Daß die "Tirpitz" weniger berühmt ist als ihre ältere Schwester, liegt maßgeblich daran, daß sie in keine Seeschlacht verwickelt war. Das mag damit zusammenhängen, daß Adolf Hitler nach dem Untergang der "Bismarck" der Psyche seines Volkes nicht auch noch den Verlust ihres Schwesterschiff es zumuten wollte, denn die nächst kleineren Marineeinheiten "Scharnhorst" und "Gneisenau" waren derart kleine Schlachtschiffe, daß sie mitunter gar nur als Schlachtkreuzer bezeichnet werden.
Für das Schicksal der "Tirpitz" ist jedoch zweifelsohne auch die Kriegslage von großer Bedeutung. Die mit dem Beginn des deutsch-sowjetischen Krieges entstandene zweite Front mit ihren enormen Anforderungen an Personal und Material brachte die Deutschen im Westen in die Defensive. Hitler fürchtete eine britische Landung in Norwegen, und so verlegte neben anderen schweren Einheiten auch die "Tirpitz" an die norwegische Küste.

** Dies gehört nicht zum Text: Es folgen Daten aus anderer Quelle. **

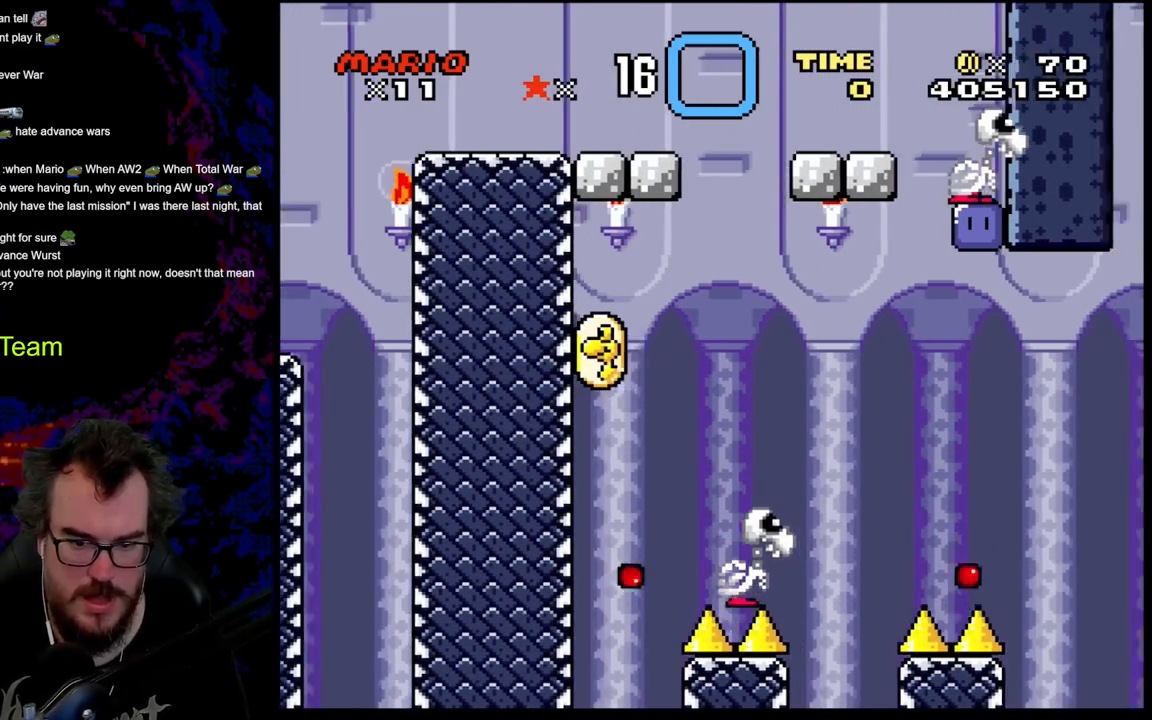
{"buttons": ["B", "Y", "DPAD_RIGHT"], "events": [[33, "B", "up"], [367, "B", "down"]]}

Dort sicherte die "Tirpitz" jedoch nicht nur Norwegen, sondern stellte auch eine zumindest potentielle Gefahr für die militärisch wichtigen Versorgungskonvois von Großbritannien nach dem sowjetischen Murmansk dar. Die "Tirpitz" brauchte noch nicht einmal anzugreifen - alleine durch ihre Existenz in der Nähe der Konvoiroute sahen sich die Briten gezwungen, ihre Konvois durch Großkampfschiffe zu sichern, die anderswo fehlten.
Sowohl die Royal Navy als auch die Royal Air Force (RAF) versuchten daher, die "Tirpitz" auszuschalten. Hierfür bedienten sie sich neben Klein-U-Booten vor allem träger- und landgestützter Bombenflugzeuge. Wie wichtig den Engländern die Ausschaltung der "Tirpitz" war, aber auch wie groß die materielle Überlegenheit der Alliierten mit den Jahren wurde, zeigen die folgenden Zahlen. In 20 Angriffen wurden gegen das größte deutsche Schlachtschiff fast 700 Flugzeuge einschließlich Begleitjäger eingesetzt, die 500 Bomben und Minen mit einem Gesamtgewicht von 600 Tonnen abwarfen und ein Dutzend Torpedos abfeuerten. Dabei büßten die Briten 31 Maschinen ein, denn die deutsche Flugabwehr war nicht untätig. Allein vom März 1942 bis August 1944 feuerte die Artillerie der "Tirpitz" 68.707 mal auf feindliche Maschinen einschließlich Sperrfeuer, 240 mal mit ihren 38-Zentimeter-, 1.547 mal mit ihren 15-Zentimeter-, 4.874 mal mit ihren 10,5-Zentimeter-, 6.864 mal mit ihren 3,7-Zentimeter- und 55.182 mal mit ihren Zwei-Zentimeter-Geschützen.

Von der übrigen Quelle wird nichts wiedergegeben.